Hydroxide Ion Carrier for Proton Pump in Bacteriorhodopsin: Primary Proton Transfer

Abstract

ABSTRACTBacteriorhodopsin (BR) is a model protein for light-driven proton pumps, where the vectorial active proton transport results in light-energy conversion. To clarify the microscopic mechanism of primary proton transfer from retinal Schiff base (SB) to Asp85 in BR, herein we performed quantum-mechanical metadynamics simulations of the whole BR system (∼3800 atoms). The simulations showed a novel proton transfer mechanism, viz. hydroxide ion mechanism, in which the deprotonation of specific internal water (Wat452) yields the protonation of Asp85 via Thr89, after which the resulting hydroxide ion accepts the remaining proton from retinal SB. Furthermore, systematic investigations adopting four sequential snapshots obtained by the time-resolved serial femtosecond crystallography revealed that proton transfer took 2–5.25 μs on the photocycle.

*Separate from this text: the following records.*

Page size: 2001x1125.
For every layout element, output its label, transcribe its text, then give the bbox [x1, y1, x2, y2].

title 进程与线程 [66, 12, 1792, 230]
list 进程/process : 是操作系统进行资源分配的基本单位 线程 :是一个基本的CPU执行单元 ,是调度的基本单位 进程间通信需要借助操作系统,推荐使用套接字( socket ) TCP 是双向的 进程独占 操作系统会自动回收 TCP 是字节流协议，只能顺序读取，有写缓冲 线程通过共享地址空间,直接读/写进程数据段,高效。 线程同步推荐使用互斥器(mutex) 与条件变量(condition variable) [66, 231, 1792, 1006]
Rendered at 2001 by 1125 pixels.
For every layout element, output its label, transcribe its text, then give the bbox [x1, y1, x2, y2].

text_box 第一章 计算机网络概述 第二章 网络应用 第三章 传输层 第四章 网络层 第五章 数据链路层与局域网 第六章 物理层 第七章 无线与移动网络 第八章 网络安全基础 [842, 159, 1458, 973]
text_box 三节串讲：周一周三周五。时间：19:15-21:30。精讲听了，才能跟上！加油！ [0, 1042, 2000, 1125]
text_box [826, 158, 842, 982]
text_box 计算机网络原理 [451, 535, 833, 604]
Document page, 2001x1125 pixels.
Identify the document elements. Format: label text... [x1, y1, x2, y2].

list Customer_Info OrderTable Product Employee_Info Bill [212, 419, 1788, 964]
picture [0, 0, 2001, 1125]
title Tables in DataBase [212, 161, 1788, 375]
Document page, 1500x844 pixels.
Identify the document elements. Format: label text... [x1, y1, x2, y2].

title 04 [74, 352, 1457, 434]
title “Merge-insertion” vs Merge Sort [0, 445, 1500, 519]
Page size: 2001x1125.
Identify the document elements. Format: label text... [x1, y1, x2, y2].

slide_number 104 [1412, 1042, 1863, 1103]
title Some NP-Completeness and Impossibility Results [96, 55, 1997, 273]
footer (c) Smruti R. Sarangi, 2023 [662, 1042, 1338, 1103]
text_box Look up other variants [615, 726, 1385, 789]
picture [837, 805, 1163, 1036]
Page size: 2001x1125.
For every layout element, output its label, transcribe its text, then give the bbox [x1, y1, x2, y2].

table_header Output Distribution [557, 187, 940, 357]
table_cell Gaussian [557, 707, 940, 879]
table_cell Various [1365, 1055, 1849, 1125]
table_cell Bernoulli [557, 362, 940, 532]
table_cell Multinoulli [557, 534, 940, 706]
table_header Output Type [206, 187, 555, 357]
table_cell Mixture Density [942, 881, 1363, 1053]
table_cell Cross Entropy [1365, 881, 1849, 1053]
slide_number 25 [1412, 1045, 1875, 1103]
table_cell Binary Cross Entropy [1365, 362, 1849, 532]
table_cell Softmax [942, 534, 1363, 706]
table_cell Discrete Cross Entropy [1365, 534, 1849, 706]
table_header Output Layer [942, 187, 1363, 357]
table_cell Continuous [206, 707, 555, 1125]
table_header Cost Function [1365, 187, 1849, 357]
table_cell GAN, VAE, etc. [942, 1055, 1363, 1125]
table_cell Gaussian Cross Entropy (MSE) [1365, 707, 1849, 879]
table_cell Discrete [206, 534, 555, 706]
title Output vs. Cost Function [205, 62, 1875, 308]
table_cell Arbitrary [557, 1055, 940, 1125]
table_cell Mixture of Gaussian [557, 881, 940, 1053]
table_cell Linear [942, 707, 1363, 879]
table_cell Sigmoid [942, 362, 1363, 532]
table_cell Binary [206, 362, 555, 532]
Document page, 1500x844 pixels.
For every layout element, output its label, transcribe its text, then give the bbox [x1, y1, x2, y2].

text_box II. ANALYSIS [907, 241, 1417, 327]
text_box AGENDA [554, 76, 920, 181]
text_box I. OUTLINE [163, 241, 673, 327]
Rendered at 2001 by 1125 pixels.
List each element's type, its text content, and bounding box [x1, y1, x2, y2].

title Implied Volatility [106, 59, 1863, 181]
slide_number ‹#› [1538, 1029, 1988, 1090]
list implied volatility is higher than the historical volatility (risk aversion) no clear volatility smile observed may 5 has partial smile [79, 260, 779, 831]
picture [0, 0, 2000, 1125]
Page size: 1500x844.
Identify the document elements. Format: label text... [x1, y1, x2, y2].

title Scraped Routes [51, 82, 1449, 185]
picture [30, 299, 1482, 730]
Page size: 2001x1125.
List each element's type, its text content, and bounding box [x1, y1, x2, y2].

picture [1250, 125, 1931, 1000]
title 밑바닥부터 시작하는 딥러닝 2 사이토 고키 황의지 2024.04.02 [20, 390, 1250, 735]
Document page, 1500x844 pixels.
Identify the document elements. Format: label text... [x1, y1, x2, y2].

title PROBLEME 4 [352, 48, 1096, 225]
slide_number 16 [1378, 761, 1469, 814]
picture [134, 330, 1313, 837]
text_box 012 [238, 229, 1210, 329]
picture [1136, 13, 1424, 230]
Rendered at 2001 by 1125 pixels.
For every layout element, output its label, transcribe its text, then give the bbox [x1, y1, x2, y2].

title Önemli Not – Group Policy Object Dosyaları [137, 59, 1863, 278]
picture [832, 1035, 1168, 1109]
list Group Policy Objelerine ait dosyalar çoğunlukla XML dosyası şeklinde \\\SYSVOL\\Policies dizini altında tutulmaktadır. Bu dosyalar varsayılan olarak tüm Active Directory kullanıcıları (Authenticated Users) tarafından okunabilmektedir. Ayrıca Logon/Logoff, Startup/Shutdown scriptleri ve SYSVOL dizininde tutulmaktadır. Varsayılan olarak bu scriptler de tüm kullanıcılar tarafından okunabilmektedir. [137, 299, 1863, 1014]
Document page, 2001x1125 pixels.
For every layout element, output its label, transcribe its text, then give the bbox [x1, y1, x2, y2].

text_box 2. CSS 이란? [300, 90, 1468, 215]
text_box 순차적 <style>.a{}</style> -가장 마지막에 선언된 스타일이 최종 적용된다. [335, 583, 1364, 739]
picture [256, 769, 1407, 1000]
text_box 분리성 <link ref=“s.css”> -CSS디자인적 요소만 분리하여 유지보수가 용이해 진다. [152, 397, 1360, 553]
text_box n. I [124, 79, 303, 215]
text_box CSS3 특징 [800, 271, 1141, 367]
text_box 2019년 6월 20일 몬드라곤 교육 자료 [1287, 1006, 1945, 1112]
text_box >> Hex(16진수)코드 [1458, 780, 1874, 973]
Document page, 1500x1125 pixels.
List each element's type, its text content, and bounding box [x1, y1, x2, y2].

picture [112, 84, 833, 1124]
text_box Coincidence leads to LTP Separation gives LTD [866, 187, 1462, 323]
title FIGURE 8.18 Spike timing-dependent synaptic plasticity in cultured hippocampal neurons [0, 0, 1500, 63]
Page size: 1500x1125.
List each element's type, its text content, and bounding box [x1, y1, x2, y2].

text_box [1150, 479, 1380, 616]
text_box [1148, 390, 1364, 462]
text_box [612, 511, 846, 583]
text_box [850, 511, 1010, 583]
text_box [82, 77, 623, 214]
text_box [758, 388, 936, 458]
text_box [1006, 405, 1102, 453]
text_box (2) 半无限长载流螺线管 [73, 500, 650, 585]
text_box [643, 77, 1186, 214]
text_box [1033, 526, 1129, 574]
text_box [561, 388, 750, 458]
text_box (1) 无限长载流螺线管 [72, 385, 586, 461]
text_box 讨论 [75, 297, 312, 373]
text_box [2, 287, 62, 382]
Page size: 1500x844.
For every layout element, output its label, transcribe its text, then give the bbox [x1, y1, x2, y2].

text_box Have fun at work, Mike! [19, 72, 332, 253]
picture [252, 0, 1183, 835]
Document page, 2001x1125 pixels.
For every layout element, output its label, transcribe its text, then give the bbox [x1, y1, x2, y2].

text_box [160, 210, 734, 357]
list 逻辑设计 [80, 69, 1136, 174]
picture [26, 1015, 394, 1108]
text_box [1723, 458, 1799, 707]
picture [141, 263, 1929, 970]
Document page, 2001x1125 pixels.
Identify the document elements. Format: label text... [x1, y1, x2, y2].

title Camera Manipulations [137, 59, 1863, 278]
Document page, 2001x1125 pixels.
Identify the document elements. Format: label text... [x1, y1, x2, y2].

The presence of Wat401, which is the main difference between snapshots at 2 and 5.25 μs, is found to be essential in assisting the primary proton transfer.SIGNIFICANCEBacteriorhodopsin (BR), the benchmark of light-driven proton pumps, has attracted much attention from diverse areas in terms of energy conversion. Despite the significant experimental and theoretical efforts, the microscopic mechanism of the proton transfers in BR is not completely unveiled. In this study, quantum-mechanical molecular dynamics simulations of whole BR system were performed to elucidate the primary proton transfer in the L intermediate state with the latest snapshots obtained from X-ray free electron laser. As a result, it is found that the hydroxide ion originating from the specific internal water, which appears at the active site only in the L state, acts as a carrier for the primary proton transfer, demonstrating the importance of hydroxide ions in proton pumps.